Yeah this seems good to know! At the moment its making my head explode and I've forgotten a lot of the stuff on grammar that I had to learn back in CS class haha.

Try the open source parsers there are some really good, fast GPL ones.

Just to add some more grit to the mill, transforming in real time from "normal" to rpn is not quite trivial. take for example:

3 * (4 + 5)

which is 27

here's how to transform it to rpn (my thoughts are written in bash-style comments):


3 * (4 + 5) # 3 is okay at the start, but then comes a star,
# that's no good, let's move it to the right
3 ( * 4 + 5) # eek! not good, the * has to go to after the
# brackets. let's find the end of the balancing bracket
3 (4 + 5) * # okay, that's better, but i haven't yet dealt with
# the bracket. the 4 is okay, but the + isn't
3 (4 5 +) * # perfect, well sort of.


the result should be:
3 4 5 + *


This method will fall apart if you put the operations in a different order though. For example:


3 + 4 * 5 # 3 is good, + isn't, so move it to the right
3 4 + * 5 # not enough arguments for a *, so move it to the right
3 4 + 5 * # perfect, valid post-fix syntax
7 5 * # evaluate 3 4 +
35 # evaluate 7 5 *


So the answer is 35. But wait a minute, 3 + 4 * 5 is 23! Darn that order of operations!

You can't just blindly move things to the right, compensating for parentheses. You would also need to check for the natural order of operations when building the tree, which adds to the complexity not insignificantly.

Here's an example of a very simple C++ recursive decent parser that will do what you wanted.

It is an object oriented program but I'm sure you could modify it to work as a C program if you really have to.


You are the man (or woman)!
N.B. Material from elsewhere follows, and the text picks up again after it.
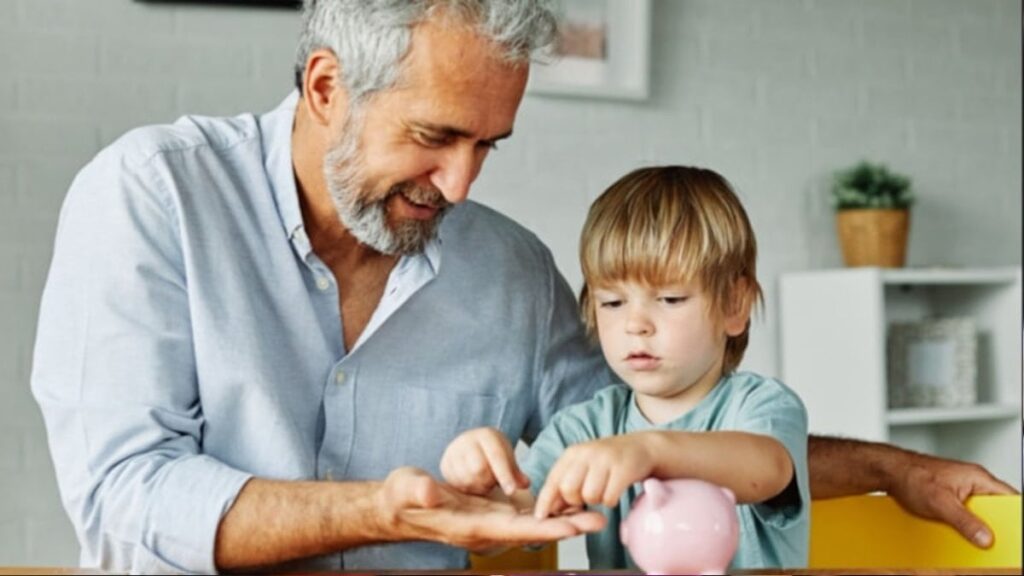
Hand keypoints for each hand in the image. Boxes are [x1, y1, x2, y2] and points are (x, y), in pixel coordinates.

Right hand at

I (messily) changed your code into something that works in C and its perfect! This is exactly what I wanted.

I'll definitely do more reading up on the theory and computer science-y stuff to get familiar, but this definitely solves my immediate problem. I'm embarrassed to admit that I don't understand it yet, but in the name of knowledge, I shall get to understand it better :D

This method will fall apart if you put the operations in a different order though. For example:


3 + 4 * 5 # 3 is good, + isn't, so move it to the right
3 4 + * 5 # not enough arguments for a *, so move it to the right
3 4 + 5 * # perfect, valid post-fix syntax
7 5 * # evaluate 3 4 +
35 # evaluate 7 5 *


So the answer is 35. But wait a minute, 3 + 4 * 5 is 23! Darn that order of operations!

You can't just blindly move things to the right, compensating for parentheses. You would also need to check for the natural order of operations when building the tree, which adds to the complexity not insignificantly.

indeed, precedence is a terrible thing, which is why i much prefer languages like lisp, smalltalk and forth which have no concept of precedence :) (well, smalltalk does, but it's fairly simple)

oh, and btw, there are rules for evaluating precedence in rpn notation. these were pasted by tony earlier on and give the correct result if you start from the line containing "3 4 + 5 *".

This is not really a solution for you, unless you implement the code into your program, but I've just got to mention this command line calculator utility:
http://www.sourcefiles.org/Productivity_Tools/Calculators/e-0.02718.tar.gz
(http://www.sourcefiles.org/Productivity_Tools/Calculators/e-0.02718.tar.gz)
I don't know who has written it, and I'm not really sure whether it's an example of good or bad coding habits, but in its simple austerity it's really ingenious piece of code.

That page has lots of other calculators with sources too. You might want to look at their code too to get some hints.